A MASSIVE refurbishment of a leading further education college in Westminster has been derailed after the government funding arm ran out of cash.
Two major rebuilds at the Soho and Victoria campuses of Westminster Kingsway College (WKC) will be delayed by at least four years despite a pledge of more than £50million from the Learning and Skills Council (LSC) last year.
The LSC was heavily criticised in March after auditors found it had pledged its entire 2008-11 budget within the first year leading to 144 building projects across the country being spiked.
Westminster Kings­way College principal Andy Wilson said: “The plan was that after we had finished work on our new campus in King’s Cross, work would start at Victoria.
“We were going to build one of the, if not the, most advanced hospitality colleges in the country. Many of the facilities that we were going to have in King’s Cross are not here because we had planned to move them into Victoria.”
WKC had spent more than £1.6m drawing up advanced plans for the developments in Peter Street and Castle Lane.

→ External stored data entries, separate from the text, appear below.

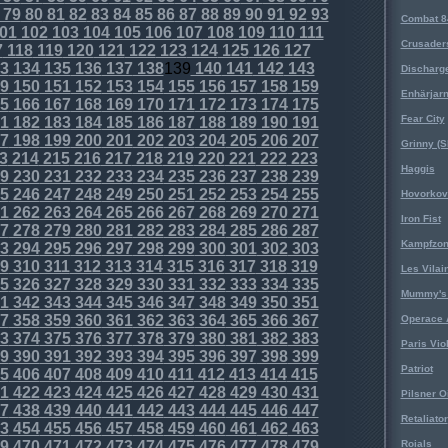
79
80
81
82
83
84
85
86
87
88
89
90
91
92
93
Combat 8
01
102
103
104
105
106
107
108
109
110
111
Crusader
7
118
119
120
121
122
123
124
125
126
127
3
134
135
136
137
138
139
140
141
142
143
Discharg
9
150
151
152
153
154
155
156
157
158
159
Enhärjar
5
166
167
168
169
170
171
172
173
174
175
Fear City
1
182
183
184
185
186
187
188
189
190
191
7
198
199
200
201
202
203
204
205
206
207
Grinny (S
3
214
215
216
217
218
219
220
221
222
223
Haggis
9
230
231
232
233
234
235
236
237
238
239
5
246
247
248
249
250
251
252
253
254
255
Hovorkovi
1
262
263
264
265
266
267
268
269
270
271
Iron Fist
7
278
279
280
281
282
283
284
285
286
287
Kampfzo
3
294
295
296
297
298
299
300
301
302
303
9
310
311
312
313
314
315
316
317
318
319
Les Vilai
5
326
327
328
329
330
331
332
333
334
335
Mummy's 
1
342
343
344
345
346
347
348
349
350
351
7
358
359
360
361
362
363
364
365
366
367
Operace 
3
374
375
376
377
378
379
380
381
382
383
Paris Vio
9
390
391
392
393
394
395
396
397
398
399
Patriot
5
406
407
408
409
410
411
412
413
414
415
1
422
423
424
425
426
427
428
429
430
431
Pilsner O
7
438
439
440
441
442
443
444
445
446
447
Retaliator
3
454
455
456
457
458
459
460
461
462
463
9
470
471
472
473
474
475
476
477
478
479
Roials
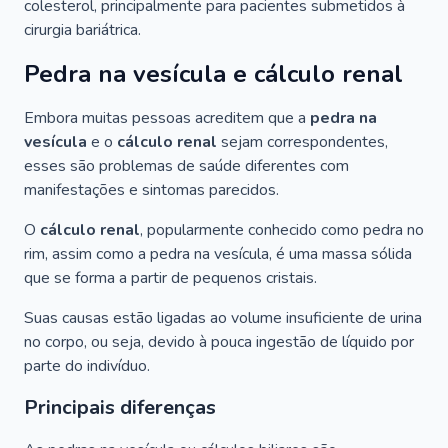
colesterol, principalmente para pacientes submetidos à
cirurgia bariátrica.
Pedra na vesícula e cálculo renal
Embora muitas pessoas acreditem que a
pedra na
vesícula
e o
cálculo renal
sejam correspondentes,
esses são problemas de saúde diferentes com
manifestações e sintomas parecidos.
O
cálculo renal
, popularmente conhecido como pedra no
rim, assim como a pedra na vesícula, é uma massa sólida
que se forma a partir de pequenos cristais.
Suas causas estão ligadas ao volume insuficiente de urina
no corpo, ou seja, devido à pouca ingestão de líquido por
parte do indivíduo.
Principais diferenças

Mr Wilson said: “The LSC have said they will refund the £1.6m we have spent already. But this was a project that was worth £50m. It is not the kind of project that you can just scale down simply. The kitchens and ventilation would have cost more than £25m alone.
“The site in Soho was going to be phase three of the plans. We were going to create arts workshops. That was going to cost £20m. Now none of this is going to happen for a very long time.”
The collapse of the government’s programme to rebuild colleges was “predictable and avoidable”, according to a report published in March.
Report author Sir Andrew Foster said poor management meant early warnings of an overspend were not acted upon.
Sir Andrew said he had been incredulous at the “major mistakes” he had discovered during his investigation.
Mr Wilson added: “I was interviewed a few times as part of Sir Andrew’s report.
“We warned them that we could see that the LSC could not afford all the projects – but they just kept on promising.
“No one could do the numbers – I mean, these are basic calculations. There wasn’t even a spreadsheet.”